Mr. Truman also said for years he has been a proponent of trying to prevent light pollution in Surprise.
But there is an air of inevitability as Surprise goes through a second housing boom cycle. The Trumans sold a 41-acre parcel to Canadian home builder Mattamy several weeks ago for $5.5 million, according to an article by Cision.
That development is planned to be more upscale than Promenade, though Mr. Truman said the quality of the designs for Promenade’s complex was higher than he expected.
His primary concern is having that many people nearby with little to do, particularly teens and younger kids. He remembers talking with members of the Sands family growing up, and their stories of the destruction of part of their citrus crop at Manistee Ranch in Glendale.
“My biggest fear is a whole boatload of people right next to a citrus operation and sneaking over the fence at night,” Ms. Truman said.
The first Promenade community outreach meeting was May 13.

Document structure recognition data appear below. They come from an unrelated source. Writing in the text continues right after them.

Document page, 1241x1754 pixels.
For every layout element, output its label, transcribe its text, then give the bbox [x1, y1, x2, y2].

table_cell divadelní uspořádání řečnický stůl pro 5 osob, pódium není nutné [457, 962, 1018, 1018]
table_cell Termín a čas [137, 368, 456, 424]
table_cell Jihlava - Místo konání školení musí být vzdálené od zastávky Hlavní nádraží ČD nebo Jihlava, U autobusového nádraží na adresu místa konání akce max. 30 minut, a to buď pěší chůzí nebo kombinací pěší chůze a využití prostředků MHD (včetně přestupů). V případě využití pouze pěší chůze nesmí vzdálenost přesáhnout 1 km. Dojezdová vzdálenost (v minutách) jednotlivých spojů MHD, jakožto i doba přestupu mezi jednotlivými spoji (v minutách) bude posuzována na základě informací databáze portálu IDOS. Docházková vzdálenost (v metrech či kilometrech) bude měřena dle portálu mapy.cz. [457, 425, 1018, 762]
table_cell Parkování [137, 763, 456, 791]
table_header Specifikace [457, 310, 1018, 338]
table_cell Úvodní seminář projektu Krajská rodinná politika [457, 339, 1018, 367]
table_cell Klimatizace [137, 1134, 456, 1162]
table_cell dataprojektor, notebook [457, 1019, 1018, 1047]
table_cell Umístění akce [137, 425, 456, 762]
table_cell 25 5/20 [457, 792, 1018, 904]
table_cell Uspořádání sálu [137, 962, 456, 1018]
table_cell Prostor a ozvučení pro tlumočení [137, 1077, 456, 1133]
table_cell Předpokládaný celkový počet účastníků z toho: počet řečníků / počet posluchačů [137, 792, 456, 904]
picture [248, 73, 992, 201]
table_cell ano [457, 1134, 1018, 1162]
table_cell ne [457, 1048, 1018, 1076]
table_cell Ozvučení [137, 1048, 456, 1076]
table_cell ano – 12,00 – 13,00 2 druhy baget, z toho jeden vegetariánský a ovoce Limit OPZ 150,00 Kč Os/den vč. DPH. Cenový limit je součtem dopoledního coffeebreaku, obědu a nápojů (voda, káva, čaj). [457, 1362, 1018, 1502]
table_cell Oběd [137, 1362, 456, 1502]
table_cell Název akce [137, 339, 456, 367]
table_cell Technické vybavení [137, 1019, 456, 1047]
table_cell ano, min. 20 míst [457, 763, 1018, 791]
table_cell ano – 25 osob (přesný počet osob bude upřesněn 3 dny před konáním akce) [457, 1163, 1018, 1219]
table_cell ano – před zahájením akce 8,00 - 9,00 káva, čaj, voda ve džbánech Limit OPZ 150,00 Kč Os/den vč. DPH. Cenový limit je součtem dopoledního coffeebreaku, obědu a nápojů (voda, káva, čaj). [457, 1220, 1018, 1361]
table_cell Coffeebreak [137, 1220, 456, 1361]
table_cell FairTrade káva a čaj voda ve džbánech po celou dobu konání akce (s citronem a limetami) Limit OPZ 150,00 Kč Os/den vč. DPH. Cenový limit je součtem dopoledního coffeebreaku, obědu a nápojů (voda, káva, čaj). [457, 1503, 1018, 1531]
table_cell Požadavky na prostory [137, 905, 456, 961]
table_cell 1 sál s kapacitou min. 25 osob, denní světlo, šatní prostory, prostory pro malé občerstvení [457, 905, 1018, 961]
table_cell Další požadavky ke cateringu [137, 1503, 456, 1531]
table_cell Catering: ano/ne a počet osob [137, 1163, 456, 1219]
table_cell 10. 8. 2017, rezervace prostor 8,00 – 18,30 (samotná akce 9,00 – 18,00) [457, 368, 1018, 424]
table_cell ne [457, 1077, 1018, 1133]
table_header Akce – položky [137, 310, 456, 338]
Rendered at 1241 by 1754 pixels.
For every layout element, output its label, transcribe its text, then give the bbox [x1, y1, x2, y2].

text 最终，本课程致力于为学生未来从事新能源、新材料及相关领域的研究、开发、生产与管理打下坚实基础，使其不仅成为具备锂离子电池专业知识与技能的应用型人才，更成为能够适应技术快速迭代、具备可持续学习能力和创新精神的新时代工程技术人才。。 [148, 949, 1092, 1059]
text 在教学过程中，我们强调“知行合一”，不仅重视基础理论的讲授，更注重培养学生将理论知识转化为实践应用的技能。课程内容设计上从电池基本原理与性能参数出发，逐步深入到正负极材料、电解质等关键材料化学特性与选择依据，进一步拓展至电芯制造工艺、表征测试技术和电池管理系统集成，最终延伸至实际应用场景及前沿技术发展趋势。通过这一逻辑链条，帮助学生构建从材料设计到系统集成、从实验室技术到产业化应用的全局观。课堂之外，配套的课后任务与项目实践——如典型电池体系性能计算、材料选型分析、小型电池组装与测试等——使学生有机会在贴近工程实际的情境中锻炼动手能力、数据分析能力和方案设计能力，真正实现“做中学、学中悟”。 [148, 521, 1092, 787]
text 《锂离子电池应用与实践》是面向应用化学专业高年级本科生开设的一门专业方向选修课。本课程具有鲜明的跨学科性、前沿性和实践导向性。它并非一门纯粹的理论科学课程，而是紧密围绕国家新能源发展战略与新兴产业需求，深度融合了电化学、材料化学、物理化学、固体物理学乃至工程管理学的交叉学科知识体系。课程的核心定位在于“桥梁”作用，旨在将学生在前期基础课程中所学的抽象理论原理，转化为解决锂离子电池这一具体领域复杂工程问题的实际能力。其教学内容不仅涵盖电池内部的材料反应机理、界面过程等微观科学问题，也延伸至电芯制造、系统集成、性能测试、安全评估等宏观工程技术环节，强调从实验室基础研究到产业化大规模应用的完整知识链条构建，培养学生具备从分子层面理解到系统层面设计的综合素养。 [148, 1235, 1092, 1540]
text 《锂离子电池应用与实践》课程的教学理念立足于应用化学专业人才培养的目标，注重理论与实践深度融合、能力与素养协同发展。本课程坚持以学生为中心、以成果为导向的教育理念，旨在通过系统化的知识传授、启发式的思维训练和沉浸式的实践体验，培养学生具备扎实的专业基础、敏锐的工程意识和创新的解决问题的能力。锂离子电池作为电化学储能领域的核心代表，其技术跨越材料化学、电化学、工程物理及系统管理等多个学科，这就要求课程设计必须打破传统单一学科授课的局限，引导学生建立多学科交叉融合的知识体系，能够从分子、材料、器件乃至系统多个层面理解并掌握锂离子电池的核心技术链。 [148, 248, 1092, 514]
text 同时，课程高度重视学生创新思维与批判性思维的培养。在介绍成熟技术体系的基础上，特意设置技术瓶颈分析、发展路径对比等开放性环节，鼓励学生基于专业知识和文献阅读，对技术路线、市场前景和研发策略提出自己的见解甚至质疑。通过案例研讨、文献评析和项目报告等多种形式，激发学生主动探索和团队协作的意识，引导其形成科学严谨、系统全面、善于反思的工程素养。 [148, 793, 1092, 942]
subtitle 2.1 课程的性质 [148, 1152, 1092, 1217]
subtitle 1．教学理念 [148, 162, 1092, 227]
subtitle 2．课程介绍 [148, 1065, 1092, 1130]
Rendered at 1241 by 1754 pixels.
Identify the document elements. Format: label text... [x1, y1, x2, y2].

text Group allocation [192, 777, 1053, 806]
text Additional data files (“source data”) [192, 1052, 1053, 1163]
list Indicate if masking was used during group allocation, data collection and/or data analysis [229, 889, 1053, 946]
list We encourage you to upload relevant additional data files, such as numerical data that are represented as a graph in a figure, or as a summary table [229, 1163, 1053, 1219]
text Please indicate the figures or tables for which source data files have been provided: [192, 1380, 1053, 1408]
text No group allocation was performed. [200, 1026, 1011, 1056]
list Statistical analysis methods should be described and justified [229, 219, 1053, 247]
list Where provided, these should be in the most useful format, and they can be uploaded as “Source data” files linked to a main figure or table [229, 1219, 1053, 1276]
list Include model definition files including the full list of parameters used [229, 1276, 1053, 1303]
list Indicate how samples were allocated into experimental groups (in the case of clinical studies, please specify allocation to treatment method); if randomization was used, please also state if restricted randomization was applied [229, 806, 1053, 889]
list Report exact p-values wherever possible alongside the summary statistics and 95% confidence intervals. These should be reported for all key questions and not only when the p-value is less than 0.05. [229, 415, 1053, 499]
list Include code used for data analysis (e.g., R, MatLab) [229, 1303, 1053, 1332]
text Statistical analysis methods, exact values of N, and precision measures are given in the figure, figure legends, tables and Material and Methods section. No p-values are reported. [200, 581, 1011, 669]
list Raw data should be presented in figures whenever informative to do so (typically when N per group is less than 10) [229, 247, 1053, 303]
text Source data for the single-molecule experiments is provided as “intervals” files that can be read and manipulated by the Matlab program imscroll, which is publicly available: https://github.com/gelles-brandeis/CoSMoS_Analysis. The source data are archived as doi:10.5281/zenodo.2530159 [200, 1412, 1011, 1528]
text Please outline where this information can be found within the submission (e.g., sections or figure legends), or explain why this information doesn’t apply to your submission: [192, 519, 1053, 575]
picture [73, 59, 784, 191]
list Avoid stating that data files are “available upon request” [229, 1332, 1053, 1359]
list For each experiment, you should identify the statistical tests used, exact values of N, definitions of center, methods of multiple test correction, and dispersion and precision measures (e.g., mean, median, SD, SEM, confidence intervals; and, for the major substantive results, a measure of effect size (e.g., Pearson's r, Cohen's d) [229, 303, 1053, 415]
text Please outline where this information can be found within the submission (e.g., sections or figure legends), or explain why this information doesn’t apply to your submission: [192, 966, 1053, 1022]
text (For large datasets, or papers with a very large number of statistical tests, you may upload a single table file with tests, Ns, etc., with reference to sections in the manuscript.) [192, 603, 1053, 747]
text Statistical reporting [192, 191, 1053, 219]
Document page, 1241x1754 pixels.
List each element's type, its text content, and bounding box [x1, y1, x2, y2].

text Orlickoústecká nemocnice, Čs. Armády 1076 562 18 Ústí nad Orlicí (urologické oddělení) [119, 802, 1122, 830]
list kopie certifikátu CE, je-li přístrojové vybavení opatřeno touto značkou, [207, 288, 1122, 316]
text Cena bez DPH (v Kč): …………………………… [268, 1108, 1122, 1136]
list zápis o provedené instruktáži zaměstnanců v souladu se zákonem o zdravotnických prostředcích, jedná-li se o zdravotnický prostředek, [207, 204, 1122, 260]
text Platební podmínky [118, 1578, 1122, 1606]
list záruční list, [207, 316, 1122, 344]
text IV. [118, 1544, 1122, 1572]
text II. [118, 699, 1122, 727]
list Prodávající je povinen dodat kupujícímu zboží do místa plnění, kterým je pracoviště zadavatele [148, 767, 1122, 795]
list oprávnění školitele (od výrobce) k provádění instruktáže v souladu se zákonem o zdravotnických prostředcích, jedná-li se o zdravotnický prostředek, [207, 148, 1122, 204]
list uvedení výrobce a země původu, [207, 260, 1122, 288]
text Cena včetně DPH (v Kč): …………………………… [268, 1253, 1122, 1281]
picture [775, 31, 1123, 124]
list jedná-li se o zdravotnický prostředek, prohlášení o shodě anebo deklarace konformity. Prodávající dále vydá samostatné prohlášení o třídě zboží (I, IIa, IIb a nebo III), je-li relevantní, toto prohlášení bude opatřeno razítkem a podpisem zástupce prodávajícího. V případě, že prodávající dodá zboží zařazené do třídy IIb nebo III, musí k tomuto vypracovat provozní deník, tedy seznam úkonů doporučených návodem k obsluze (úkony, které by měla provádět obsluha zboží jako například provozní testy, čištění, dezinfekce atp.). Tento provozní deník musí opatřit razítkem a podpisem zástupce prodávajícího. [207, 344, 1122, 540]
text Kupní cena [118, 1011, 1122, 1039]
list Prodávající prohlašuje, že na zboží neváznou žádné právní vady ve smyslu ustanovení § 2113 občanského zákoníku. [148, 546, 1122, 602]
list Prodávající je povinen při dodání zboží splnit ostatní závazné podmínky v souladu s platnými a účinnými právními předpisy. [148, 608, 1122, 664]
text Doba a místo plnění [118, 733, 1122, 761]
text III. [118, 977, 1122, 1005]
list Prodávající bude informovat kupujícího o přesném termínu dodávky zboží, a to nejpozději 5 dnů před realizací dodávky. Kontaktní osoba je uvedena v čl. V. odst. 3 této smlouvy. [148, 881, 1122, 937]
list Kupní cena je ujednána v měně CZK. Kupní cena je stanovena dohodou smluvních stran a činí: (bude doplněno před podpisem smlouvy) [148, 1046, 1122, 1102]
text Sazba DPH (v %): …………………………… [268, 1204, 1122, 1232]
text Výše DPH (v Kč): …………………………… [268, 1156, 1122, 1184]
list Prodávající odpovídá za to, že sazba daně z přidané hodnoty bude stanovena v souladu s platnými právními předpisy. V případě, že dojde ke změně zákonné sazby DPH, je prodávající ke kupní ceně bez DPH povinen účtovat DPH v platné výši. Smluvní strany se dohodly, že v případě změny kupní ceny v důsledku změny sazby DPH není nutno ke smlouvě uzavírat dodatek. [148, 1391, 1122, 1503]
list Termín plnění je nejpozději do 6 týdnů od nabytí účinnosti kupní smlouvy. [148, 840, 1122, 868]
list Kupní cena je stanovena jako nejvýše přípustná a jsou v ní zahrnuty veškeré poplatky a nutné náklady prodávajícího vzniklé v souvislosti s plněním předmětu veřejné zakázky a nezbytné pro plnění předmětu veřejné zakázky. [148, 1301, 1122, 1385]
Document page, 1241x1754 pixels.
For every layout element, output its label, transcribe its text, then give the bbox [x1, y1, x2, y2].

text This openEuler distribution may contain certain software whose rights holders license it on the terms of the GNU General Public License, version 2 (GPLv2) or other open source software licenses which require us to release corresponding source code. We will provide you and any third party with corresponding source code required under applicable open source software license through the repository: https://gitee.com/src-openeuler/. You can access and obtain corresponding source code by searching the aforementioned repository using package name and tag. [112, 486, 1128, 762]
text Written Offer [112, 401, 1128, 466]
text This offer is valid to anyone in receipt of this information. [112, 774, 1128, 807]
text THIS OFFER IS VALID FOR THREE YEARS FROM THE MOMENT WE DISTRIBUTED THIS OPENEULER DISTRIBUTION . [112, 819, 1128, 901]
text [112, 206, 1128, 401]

Mr. Truman was there, as were about 30 other people, he said. He said the meeting's tone was "civil."
"It seems most of the complaints had to do with issues of the high density: inadequate parking, increased traffic problems, building Heights, problems with tenants getting in and out of the project," Mr. Truman said. "They have agreed to a name change from Promenade to Waddell Crossing, which I had suggested to give their project a little bit more of a local, historic connotation."
Mr. Abrams said the city will remain engaged with the project, which would be, if approved, Dominium’s second development in Arizona.
“Yes, the interaction between the city, developer and residents is constant process throughout the review and continues through to the presentation to the Planning and Zoning Commission,” Mr. Abrams stated.